> [文書の抜粋]:
•••

キョウ コウキ   Kyo Koki
  姜 興起
   所属   デジタルトランスフォーメーション(DX)推進センター
   職種   教授
言語種別 日本語
発行・発表の年月 2023/11/01
形態種別 研究論文(学術雑誌)
招待論文 招待あり
標題 景気循環指数の構築に関する新たな試み ~循環変動成分の共変動法の提案~
執筆形態 共著
掲載誌名 景気とサイクル
掲載区分国内
出版社・発行元 景気循環学会
巻・号・頁 (76),41-54頁
総ページ数 14
担当範囲 論文原稿の主要な部分
担当区分 筆頭著者,責任著者
著者・共著者 姜興起・野田英雄・北川源四郎
概要 本稿はKyo, Noda and Kitagawaの論文(Co-movement of cyclical components approach to construct a coincident index of business cycles, Journal of Business Cycle Research, Vol.18, pp.101-127, 2022)の解説である。Kyo, Noda and Kitagawa (2022) では、新しい景気循環指標(IBC)の構築方法として、循環変動成分の共変動法が提案された。この手法を用いて、日本の経済データから成長循環の概念に基づく一致指数が開発された。具体的な手順は次の通りである。(1) 内閣府の経済社会総合研究所のCIやDIと同様な時系列データを使用し、(2) 季節調整済みデータをトレンド、循環、不規則の成分に分解し、(3) 循環変動成分の推定値を用いてIBCを構築する。
 提案されたIBCの性能は、既存のCIと比較された。1985年第1四半期から2000年第4四半期までの期間において、CIと実質GDP対数の循環成分の相関係数は0.7034であり、IBCとの相関係数は0.8038であった。同様に、1994年第1四半期から2019年第4四半期までの期間において、これらの相関係数はそれぞれ0.4962と0.8023であった。これにより、IBCがCIよりも優れた性能を示していることが示唆される。

•••

> [項目一覧]:

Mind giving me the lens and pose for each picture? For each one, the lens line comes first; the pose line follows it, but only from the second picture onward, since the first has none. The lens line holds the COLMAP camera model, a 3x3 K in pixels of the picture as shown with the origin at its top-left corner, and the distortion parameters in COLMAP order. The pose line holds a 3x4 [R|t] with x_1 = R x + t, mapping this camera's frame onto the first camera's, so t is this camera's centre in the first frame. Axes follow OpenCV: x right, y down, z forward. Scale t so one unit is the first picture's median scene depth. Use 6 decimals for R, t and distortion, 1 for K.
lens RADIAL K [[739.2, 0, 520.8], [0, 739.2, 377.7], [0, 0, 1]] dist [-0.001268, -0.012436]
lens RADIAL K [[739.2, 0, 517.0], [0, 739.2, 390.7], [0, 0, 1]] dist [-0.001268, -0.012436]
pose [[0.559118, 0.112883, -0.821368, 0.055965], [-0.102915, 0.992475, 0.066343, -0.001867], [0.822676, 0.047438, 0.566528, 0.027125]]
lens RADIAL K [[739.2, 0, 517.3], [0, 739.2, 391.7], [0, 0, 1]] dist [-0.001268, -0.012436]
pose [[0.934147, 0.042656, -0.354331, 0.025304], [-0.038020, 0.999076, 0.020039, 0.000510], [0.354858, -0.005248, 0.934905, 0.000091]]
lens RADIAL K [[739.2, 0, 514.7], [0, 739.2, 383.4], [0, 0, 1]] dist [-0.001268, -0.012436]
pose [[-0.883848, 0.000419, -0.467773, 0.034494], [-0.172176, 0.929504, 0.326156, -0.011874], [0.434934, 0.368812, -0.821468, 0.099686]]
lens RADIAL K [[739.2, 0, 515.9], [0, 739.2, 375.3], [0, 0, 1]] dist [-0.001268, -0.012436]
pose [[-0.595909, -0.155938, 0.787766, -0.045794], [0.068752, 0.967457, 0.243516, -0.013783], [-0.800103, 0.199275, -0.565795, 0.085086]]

•••

> [課題]:
上の論文情報の概要に出てくる相関係数の値を、すべて書き出してください。

> [解答]:
0.7034、0.8038、0.4962、0.8023